熱戦が繰り広げられている夏の甲子園。野球を中心に取材を進めるスポーツライターの田中仰氏(34)の著書「監督、神になる 池田高校 記憶の衝突」(文藝春秋、2090円)が発売中だ。
1980年代、圧倒的打力で甲子園を席巻した池田高。82~83年の夏春連覇を含む甲子園3度のVを導いたのは、「攻めダルマ」蔦文也監督だった。在任40年で甲子園に通算14回出場して37勝。数々の金字塔を打ち立てつつ92年に勇退、2001年に鬼籍に入った。
本書の著者・田中仰氏は、92年生まれ。全盛期を知らないからこそ興味を引かれた。「当初は高校自体への関心。なぜ山間部の公立高が強くなり、90年代から急に甲子園から遠ざかったのか。で、実際に現地に行くと『池田=蔦さん』なのが分かってくるんです」。

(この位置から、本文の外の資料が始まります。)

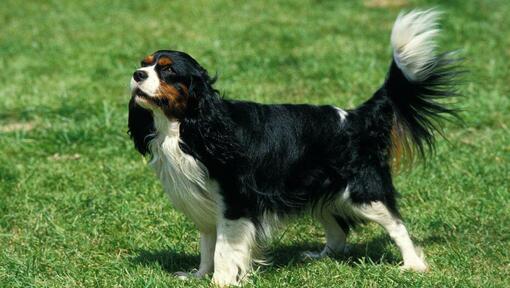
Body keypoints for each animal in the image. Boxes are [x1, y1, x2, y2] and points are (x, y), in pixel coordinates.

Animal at [126, 10, 458, 286]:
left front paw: (220, 281)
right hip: (319, 189)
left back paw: (413, 265)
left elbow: (223, 249)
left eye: (167, 71)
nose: (136, 75)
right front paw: (198, 276)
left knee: (397, 225)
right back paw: (322, 256)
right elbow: (208, 245)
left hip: (363, 192)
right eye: (144, 64)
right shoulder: (205, 204)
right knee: (337, 228)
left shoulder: (234, 203)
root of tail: (355, 117)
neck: (188, 128)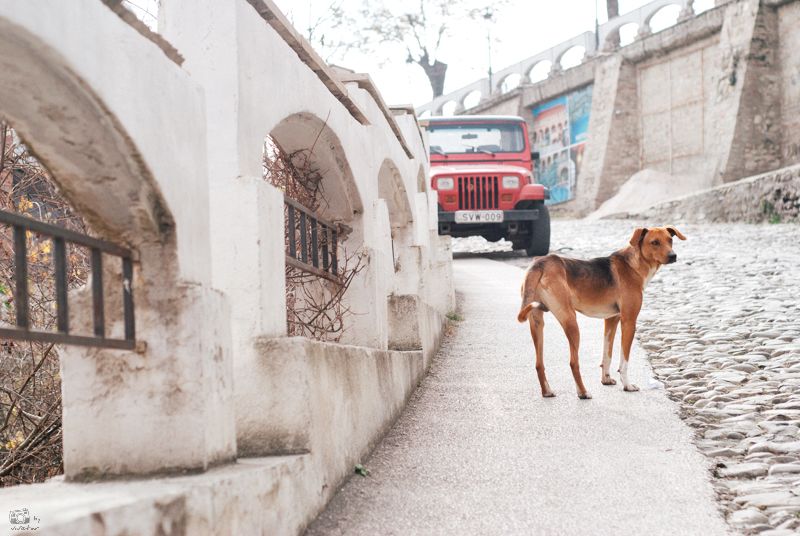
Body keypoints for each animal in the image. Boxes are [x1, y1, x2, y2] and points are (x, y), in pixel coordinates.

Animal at [520, 225, 688, 398]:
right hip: (571, 321)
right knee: (573, 362)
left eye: (670, 240)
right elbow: (624, 361)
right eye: (655, 242)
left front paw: (606, 379)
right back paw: (583, 392)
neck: (633, 265)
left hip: (537, 323)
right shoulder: (628, 321)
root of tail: (540, 264)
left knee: (539, 363)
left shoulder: (611, 320)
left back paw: (547, 391)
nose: (673, 256)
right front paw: (627, 385)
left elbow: (607, 354)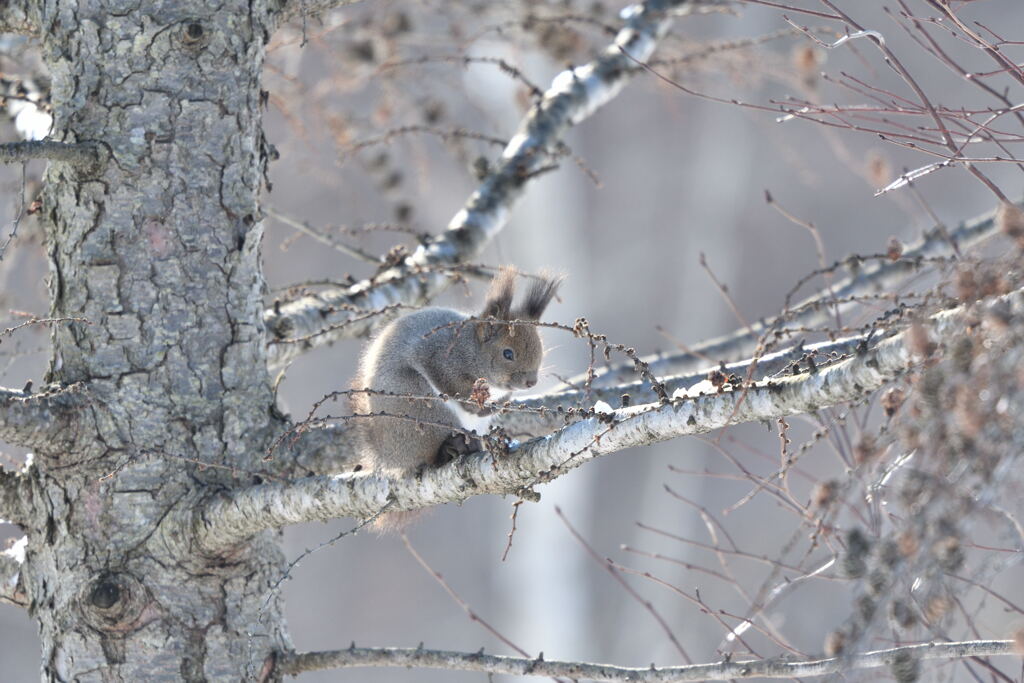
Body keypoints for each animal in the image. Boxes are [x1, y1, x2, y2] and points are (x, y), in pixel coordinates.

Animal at [352, 266, 561, 528]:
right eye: (508, 353)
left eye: (540, 348)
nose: (531, 382)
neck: (470, 348)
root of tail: (390, 457)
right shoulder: (440, 358)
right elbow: (452, 385)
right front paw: (475, 407)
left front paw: (496, 406)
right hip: (421, 409)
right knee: (432, 454)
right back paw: (455, 447)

蔦監督は本当に名将だったのか、それとも…。取材の決定的な動機となったのは、蔦監督への批判をつづった野球部生徒の告発文だった。「鉛筆で書いているのですが、ボールペンのような強い筆圧で、丁寧に書かれていた。世間の『愛された名将』とのギャップに強く引きつけられました」
25年夏、告発文を取り上げたウェブ記事を公開すると、大きな反響と批判を呼んだ。「コメント欄は『故人を利用して金を稼いでいる』とか炎上状態」。ここまで読まれたのなら、自分が書いたことに対する責任がある。「書き逃げはやらない…といった、カッコいいこともやらなくちゃ」。
多角的な蔦監督像を描くための再取材は、驚きと戸惑いの連続だった。「関係者からはいい話も悪い話も両方出てくる。『いい人だ』と思った次の週には『いや、そんなことなかった』みたいな。取材続けながら心が揺れてて、印象も次々に変わっていくんです」。本書は読み進めるたびに蔦監督のナゾが解き明かされる「ミステリー仕立て」なのだが、誰よりも著者本人が謎解きに挑んでいた。
池田は、甲子園に出た際の寄付金を野球部の活動資金に当てていた。自転車操業的構造は、カリスマたる蔦監督がいないと成り立たなかった。田中さんは、現代の高校野球も当時と本質的には変わっていないと指摘する。「甲子園が決まった瞬間に応援のためのお金集めが必要になり、応援グッズ、バス会社などのビジネスが一斉に動き出す」。割り切って寄付金を集めない…というのも難しい。「同調圧力がありますから。NHKが必ずスタンドを映すので、応援がいないと『どうなっているんだ、この県は』って必ずなる」。
盛り上がる甲子園の魅力と表裏一体と言えるお金問題。「高野連は選手らの滞在費など一部のみを負担し、それ以外は学校任せ。筋は通っているんですけど、日本的ですよね。見て見ぬふりというか…」。
◆蔦 文也(つた ふみや)1923年8月28日、徳島市生まれ。徳島商で投手として40年に春夏甲子園出場。49年に東急に1年だけ在籍したのち52年から池田高監督に就任した。74年に部員11人で挑んだ「さわやかイレブン」で春準優勝。82年夏、83年春と夏春連覇し、86年春も優勝。春夏通算14回出場で37勝し、優勝3回、準優勝2回。92年に勇退。2001年に肺がんのため死去した。
◆田中 仰(たなか・あおぐ)1992年、千葉県生まれ。34歳。上智大学卒業後、ソニー・ミュージックに入社し、1か月で退職。